Start of Exercise data

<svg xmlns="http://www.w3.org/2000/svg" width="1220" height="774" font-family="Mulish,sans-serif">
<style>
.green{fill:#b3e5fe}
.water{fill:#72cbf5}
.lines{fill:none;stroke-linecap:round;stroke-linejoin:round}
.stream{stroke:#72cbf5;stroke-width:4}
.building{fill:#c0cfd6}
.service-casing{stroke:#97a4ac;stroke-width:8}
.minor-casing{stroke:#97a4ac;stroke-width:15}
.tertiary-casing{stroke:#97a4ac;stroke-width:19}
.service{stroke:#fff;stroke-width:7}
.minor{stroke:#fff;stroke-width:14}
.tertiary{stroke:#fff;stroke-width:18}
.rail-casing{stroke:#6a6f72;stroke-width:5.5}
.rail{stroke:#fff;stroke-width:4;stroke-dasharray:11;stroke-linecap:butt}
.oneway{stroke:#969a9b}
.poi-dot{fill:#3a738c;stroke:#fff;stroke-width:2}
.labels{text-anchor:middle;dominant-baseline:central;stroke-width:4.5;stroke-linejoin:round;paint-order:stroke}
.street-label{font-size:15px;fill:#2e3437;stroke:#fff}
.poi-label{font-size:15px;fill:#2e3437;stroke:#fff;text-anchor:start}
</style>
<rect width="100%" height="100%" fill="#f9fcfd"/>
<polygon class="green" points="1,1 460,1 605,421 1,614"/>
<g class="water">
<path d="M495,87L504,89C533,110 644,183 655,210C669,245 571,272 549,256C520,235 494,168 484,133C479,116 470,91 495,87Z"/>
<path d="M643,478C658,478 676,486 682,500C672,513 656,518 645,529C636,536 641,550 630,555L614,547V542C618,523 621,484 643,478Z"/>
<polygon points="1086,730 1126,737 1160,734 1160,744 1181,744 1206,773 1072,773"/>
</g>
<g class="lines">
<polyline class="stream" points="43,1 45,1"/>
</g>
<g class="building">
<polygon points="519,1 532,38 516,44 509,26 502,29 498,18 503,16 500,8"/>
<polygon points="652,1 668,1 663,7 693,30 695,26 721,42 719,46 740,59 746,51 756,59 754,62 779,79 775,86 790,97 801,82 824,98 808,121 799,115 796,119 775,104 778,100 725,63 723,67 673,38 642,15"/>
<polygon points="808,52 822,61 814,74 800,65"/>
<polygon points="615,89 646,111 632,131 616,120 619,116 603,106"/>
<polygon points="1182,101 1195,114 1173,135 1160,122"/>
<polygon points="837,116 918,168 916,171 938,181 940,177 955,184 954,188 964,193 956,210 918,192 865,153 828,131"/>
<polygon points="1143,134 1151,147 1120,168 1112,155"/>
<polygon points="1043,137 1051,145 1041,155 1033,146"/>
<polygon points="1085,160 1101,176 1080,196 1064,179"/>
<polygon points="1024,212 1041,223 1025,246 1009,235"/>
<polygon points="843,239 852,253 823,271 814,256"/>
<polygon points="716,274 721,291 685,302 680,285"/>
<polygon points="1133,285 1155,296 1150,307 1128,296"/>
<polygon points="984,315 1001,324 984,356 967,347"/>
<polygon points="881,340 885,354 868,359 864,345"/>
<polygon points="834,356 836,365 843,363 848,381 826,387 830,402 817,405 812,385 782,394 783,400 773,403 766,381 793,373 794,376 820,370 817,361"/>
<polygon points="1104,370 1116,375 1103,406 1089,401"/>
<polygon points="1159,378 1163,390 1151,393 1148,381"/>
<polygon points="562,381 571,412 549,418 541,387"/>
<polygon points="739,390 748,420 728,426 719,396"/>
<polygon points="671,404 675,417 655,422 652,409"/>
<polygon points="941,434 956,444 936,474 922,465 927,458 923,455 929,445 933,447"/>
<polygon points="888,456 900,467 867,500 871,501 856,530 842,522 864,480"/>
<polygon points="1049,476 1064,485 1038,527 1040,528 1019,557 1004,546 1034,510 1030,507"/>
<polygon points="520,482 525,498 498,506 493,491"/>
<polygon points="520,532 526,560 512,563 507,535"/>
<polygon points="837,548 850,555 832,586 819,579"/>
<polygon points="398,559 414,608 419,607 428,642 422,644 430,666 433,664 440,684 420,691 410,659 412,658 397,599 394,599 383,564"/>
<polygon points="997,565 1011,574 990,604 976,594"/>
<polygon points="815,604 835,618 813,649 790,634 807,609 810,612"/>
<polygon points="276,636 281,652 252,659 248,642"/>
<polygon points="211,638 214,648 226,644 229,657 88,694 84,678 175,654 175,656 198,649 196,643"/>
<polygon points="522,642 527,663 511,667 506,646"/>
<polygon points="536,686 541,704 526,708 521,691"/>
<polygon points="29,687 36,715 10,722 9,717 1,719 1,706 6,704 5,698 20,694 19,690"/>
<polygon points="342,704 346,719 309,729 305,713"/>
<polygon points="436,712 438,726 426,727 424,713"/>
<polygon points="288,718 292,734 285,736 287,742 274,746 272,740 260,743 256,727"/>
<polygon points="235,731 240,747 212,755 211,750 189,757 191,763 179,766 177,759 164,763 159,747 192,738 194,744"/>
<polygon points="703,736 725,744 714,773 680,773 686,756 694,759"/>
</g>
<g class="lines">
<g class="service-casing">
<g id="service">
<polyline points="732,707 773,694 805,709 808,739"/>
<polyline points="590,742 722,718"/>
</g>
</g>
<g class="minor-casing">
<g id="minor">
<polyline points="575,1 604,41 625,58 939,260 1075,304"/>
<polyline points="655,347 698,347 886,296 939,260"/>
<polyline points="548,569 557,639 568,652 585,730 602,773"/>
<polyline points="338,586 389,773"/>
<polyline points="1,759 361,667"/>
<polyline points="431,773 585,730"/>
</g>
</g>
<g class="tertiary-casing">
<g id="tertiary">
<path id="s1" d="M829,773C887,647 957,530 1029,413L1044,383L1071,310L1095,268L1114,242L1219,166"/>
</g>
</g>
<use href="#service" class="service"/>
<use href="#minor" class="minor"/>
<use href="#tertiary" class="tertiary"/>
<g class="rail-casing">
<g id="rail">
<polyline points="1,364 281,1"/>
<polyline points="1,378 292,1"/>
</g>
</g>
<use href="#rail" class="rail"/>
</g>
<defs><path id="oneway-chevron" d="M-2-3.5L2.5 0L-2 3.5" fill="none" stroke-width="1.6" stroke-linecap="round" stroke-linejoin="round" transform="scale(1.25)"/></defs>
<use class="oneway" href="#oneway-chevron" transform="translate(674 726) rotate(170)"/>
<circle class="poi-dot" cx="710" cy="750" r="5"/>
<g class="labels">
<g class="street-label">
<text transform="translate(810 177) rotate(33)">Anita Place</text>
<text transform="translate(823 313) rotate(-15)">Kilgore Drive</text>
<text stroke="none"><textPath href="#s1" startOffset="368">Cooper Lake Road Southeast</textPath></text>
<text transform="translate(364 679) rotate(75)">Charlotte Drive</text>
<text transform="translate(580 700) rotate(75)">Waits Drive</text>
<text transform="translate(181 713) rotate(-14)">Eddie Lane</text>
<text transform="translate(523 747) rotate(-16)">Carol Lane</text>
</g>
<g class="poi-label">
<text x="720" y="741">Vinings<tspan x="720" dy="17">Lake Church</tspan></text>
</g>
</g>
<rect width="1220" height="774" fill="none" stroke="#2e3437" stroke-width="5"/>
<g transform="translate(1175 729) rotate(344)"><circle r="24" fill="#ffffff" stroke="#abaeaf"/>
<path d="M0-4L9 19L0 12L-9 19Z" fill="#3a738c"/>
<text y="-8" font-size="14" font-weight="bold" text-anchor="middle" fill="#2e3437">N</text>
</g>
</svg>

End of Exercise data

-- Description of the task --
The expected output is every line from the material above where "tertiary" can be found.

-- Reply to the exercise --
.tertiary-casing{stroke:#97a4ac;stroke-width:19}
.tertiary{stroke:#fff;stroke-width:18}
<g class="tertiary-casing">
<g id="tertiary">
<use href="#tertiary" class="tertiary"/>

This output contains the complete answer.